Problem requirements -> Reproduce word for word the lines in the data from the line with "Träningen i Saltisbacken kör igång 31 januari" to the line with "2017-12-05 14:09", including both of those lines.

[Entries in the collection]
::::::
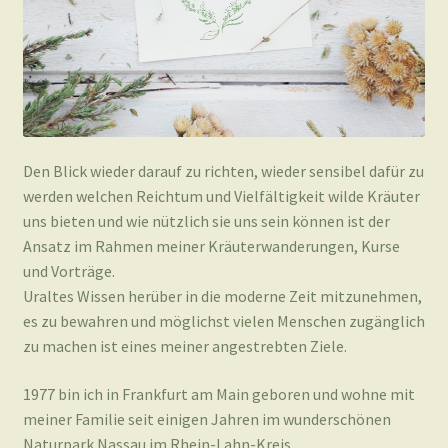
Den Blick wieder darauf zu richten, wieder sensibel dafür zu
werden welchen Reichtum und Vielfältigkeit wilde Kräuter
uns bieten und wie nützlich sie uns sein können ist der
Ansatz im Rahmen meiner Kräuterwanderungen, Kurse
und Vorträge.
Uraltes Wissen herüber in die moderne Zeit mitzunehmen,
es zu bewahren und möglichst vielen Menschen zugänglich
zu machen ist eines meiner angestrebten Ziele.
1977 bin ich in Frankfurt am Main geboren und wohne mit
meiner Familie seit einigen Jahren im wunderschönen
Naturpark Nassau im Rhein-Lahn-Kreis.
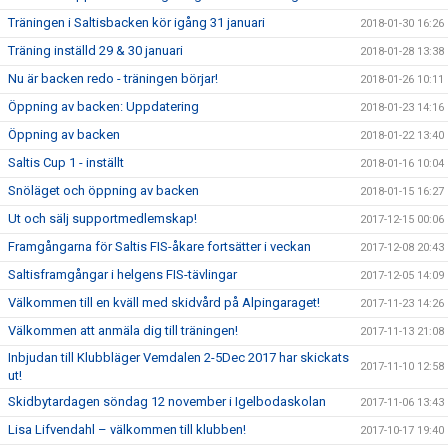
Träningen i Saltisbacken kör igång 31 januari
2018-01-30 16:26
Träning inställd 29 & 30 januari
2018-01-28 13:38
Nu är backen redo - träningen börjar!
2018-01-26 10:11
Öppning av backen: Uppdatering
2018-01-23 14:16
Öppning av backen
2018-01-22 13:40
Saltis Cup 1 - inställt
2018-01-16 10:04
Snöläget och öppning av backen
2018-01-15 16:27
Ut och sälj supportmedlemskap!
2017-12-15 00:06
Framgångarna för Saltis FIS-åkare fortsätter i veckan
2017-12-08 20:43
Saltisframgångar i helgens FIS-tävlingar
2017-12-05 14:09
Välkommen till en kväll med skidvård på Alpingaraget!
2017-11-23 14:26
Välkommen att anmäla dig till träningen!
2017-11-13 21:08
Inbjudan till Klubbläger Vemdalen 2-5Dec 2017 har skickats
2017-11-10 12:58
ut!
Skidbytardagen söndag 12 november i Igelbodaskolan
2017-11-06 13:43
Lisa Lifvendahl – välkommen till klubben!
2017-10-17 19:40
::::::
Output below ->
Träningen i Saltisbacken kör igång 31 januari
2018-01-30 16:26
Träning inställd 29 & 30 januari
2018-01-28 13:38
Nu är backen redo - träningen börjar!
2018-01-26 10:11
Öppning av backen: Uppdatering
2018-01-23 14:16
Öppning av backen
2018-01-22 13:40
Saltis Cup 1 - inställt
2018-01-16 10:04
Snöläget och öppning av backen
2018-01-15 16:27
Ut och sälj supportmedlemskap!
2017-12-15 00:06
Framgångarna för Saltis FIS-åkare fortsätter i veckan
2017-12-08 20:43
Saltisframgångar i helgens FIS-tävlingar
2017-12-05 14:09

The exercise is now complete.